Correct Answer: B, C.
AWS Secrets Manager allows users to replace authentication information in code with an API call to Secrets Manager.
This API call then retrieves the secret programmatically.
This safeguards the secret from being compromised since the secret is removed from the code.
AWS Secrets Manager automatically rotates the secret in accordance with specified schedules which allows the implementation of more secure short-term secrets.
These, in turn, reduce the risk of authentication information in code being compromised.
https://docs.aws.amazon.com/secretsmanager/latest/userguide/intro.html
Option A is INCORRECT because AWS Secrets Manager does not encrypt authentication information whilst it is in the code.
Option D is INCORRECT because AWS Secrets Manager does not automatically rotate or update the application code.
Rather, it automatically rotates the secret in accordance with specified schedules.
Option E is INCORRECT because AWS Secrets Manager does not facilitate embedding authentication information in code during runtime.
Developers do not need to hard-code authentication information in code.
AWS Secrets Manager is a fully managed service provided by Amazon Web Services (AWS) that helps you protect secrets such as database credentials, API keys, and other sensitive information. It enables you to easily store, distribute, and manage secrets throughout their lifecycle. Secrets Manager provides a secure and scalable solution to manage secrets, reducing the risk of unauthorized access to sensitive data.
The correct statements that describe the function of AWS Secrets Manager are:
A. Encrypts authentication information in code, ensuring that it is unreadable, that is, not in plain-text.
This statement is accurate because AWS Secrets Manager encrypts the secrets using the industry-standard AES-256 encryption algorithm, ensuring that the data is secure both in transit and at rest. The encryption ensures that the authentication information is unreadable and inaccessible by unauthorized users, providing an added layer of security.
B. Replaces the need to hardcode authentication credentials in code.
This statement is also accurate because AWS Secrets Manager eliminates the need to hardcode authentication credentials in code, which can be a security risk. Instead, the secrets are stored securely in the AWS Secrets Manager, which can be accessed by authorized users and applications through API calls.
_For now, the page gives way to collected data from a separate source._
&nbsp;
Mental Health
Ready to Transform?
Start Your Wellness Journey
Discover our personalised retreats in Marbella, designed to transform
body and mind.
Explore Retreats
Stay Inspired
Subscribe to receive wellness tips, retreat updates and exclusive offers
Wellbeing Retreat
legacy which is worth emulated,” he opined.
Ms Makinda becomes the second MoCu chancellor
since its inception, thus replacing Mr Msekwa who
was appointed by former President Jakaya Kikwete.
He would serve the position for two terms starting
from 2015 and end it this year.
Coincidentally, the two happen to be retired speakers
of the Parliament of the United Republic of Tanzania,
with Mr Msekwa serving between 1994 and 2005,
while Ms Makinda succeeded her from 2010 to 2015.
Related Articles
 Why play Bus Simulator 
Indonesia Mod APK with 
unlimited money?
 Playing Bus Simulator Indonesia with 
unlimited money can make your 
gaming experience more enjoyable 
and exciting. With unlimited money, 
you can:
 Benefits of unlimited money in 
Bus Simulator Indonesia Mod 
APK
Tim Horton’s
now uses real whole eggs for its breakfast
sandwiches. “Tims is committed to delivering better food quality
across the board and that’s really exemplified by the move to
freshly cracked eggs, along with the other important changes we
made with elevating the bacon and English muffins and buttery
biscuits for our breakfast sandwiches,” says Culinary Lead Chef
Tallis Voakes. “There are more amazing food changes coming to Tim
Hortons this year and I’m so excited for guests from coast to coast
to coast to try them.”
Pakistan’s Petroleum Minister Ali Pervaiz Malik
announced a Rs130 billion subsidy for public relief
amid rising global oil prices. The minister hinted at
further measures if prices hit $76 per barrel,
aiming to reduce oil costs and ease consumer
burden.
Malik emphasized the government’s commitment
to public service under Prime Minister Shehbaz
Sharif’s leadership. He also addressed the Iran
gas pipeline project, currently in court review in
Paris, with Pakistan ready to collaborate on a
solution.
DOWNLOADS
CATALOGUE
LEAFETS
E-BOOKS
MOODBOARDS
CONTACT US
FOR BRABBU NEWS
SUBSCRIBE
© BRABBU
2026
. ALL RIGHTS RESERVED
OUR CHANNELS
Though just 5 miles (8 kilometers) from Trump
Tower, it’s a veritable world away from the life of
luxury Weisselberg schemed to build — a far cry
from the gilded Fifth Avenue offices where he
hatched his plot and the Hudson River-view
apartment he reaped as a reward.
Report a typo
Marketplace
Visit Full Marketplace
C. Makes it possible to include an API call in code that retrieves authentication information from a central repository is not a correct statement.
Although AWS Secrets Manager enables applications to access secrets using API calls, it does not retrieve authentication information from a central repository. Instead, the secrets are stored securely in the AWS Secrets Manager, which can be accessed by authorized users and applications through API calls.
D. Automatically rotates and updates the code in the application build, ensuring that repositories are kept up to date is not a correct statement.
AWS Secrets Manager does support automatic rotation of secrets, but it does not automatically update the code in the application build. Instead, applications need to be updated manually to use the new secrets after rotation.
E. Facilitates the embedding of authentication information in code during runtime is not a correct statement.
Embedding authentication information in code during runtime can be a security risk, and AWS Secrets Manager is designed to eliminate this practice. Instead, secrets are stored securely in the AWS Secrets Manager, and applications can access them through API calls.